Can the Massachusetts Crowdfunding Exemption Help Breweries?
With the recent adoption of the Massachusetts Crowdfunding Exemption, 950 CMR 14.402(B)(13)(o), growing Massachusetts breweries – like any smaller or early stage company – may be wondering how the Exemption can help them. While the use of the Exemption with the unique considerations of breweries has yet to be fully determined, the Exemption may become a great tool to raise capital in Massachusetts, if great caution and care are exercised to address the additional licensing requirements.
Breweries, as with most start-ups or early-stage companies, face the difficulties of securities restrictions and registration requirements in accessing investors and raising capital. With the new Exemption, most Massachusetts companies – from corporations to limited liability companies, with limited exceptions – may conduct intra-state crowdfunding debt and equity offerings with fewer restrictions and registration requirements. Relying on the Exemption, up to $2,000,000 may be raised in a 12-month period, provided there are audited financials. Without audited financials, the amount is capped at $1,000,000 in a 12-month period. Depending on annual income and net worth, individual Massachusetts residents with annual income or net worth over $100,000 are allowed to contribute 10% of their annual income or net worth up to $100,000, and individual Massachusetts residents with their annual income and net worth less than $100,000, are allowed to contribute the greater of $2,000 or 5% of their annual income or net worth.
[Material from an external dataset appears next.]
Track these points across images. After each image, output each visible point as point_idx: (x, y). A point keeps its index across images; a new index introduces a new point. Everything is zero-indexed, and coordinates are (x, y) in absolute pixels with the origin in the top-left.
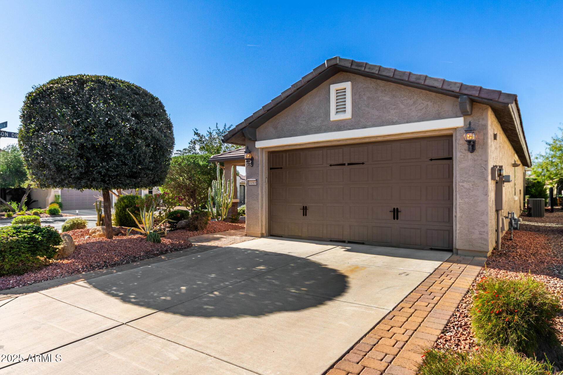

To comply with the requirements of the Exemption, a company must: (a) make specific documentation and risk disclosures available to prospective investors, such as information on essential personnel and the business plan; (b) set a minimum and maximum offering amount, with the minimum offering amount at least 30% of the maximum offering amount and sufficient to carry out the business plan; (c) hold any funds received through the offering in escrow until the minimum offering amount is reached (and if not reached within a 12-month period, return the funds to each investor); and (d) file notice and a sales report with the Secretary of the Commonwealth at the start and end of the offering, respectively.
The roadblock to the use of the Exemption for breweries – in contrast to start-ups or smaller companies in other industries – is alcoholic beverage licensing requirements. In addition to taking steps to verify each investor meets the Exemption’s annual income or net worth requirements, the required ABCC disclosures add a layer of complication. Notably, the ABCC requires personal information of each investor holding an interest in a brewery’s license be disclosed, which also includes consenting to a CORI check. While the ABCC decided, prior to the adoption of the Exemption, in its November 20, 2013 decision of In re: Homestead Hard Cider, LLC d/b/a Homestead Hard Cider, that the identities of investors providing “de minimis” amounts (in this case “de minimis” amounts ranged from $5 to$500) need not be disclosed, the application of the Exemption in the alcoholic beverage licensing context has not yet fully played out. Adding ABCC disclosure requirements to the Exemption requirements, may make use of the Exemption too complicated or difficult, especially for those already resource-strapped breweries. However, the fact that the Exemption requires all crowdfunding to be within Massachusetts – offerings by Massachusetts companies to Massachusetts residents only – and the fact that the Exemption requires companies using the Exemption take steps to verify the required income and net worth thresholds of each investor anyway, could make the use of the Exemption by breweries more practical.
On a final note, any company – not just breweries – relying on the Exemption must also be in compliance with the federal counterpart under Section 3(a)(11) of the Securities Act of 1933 and SEC Rule 147.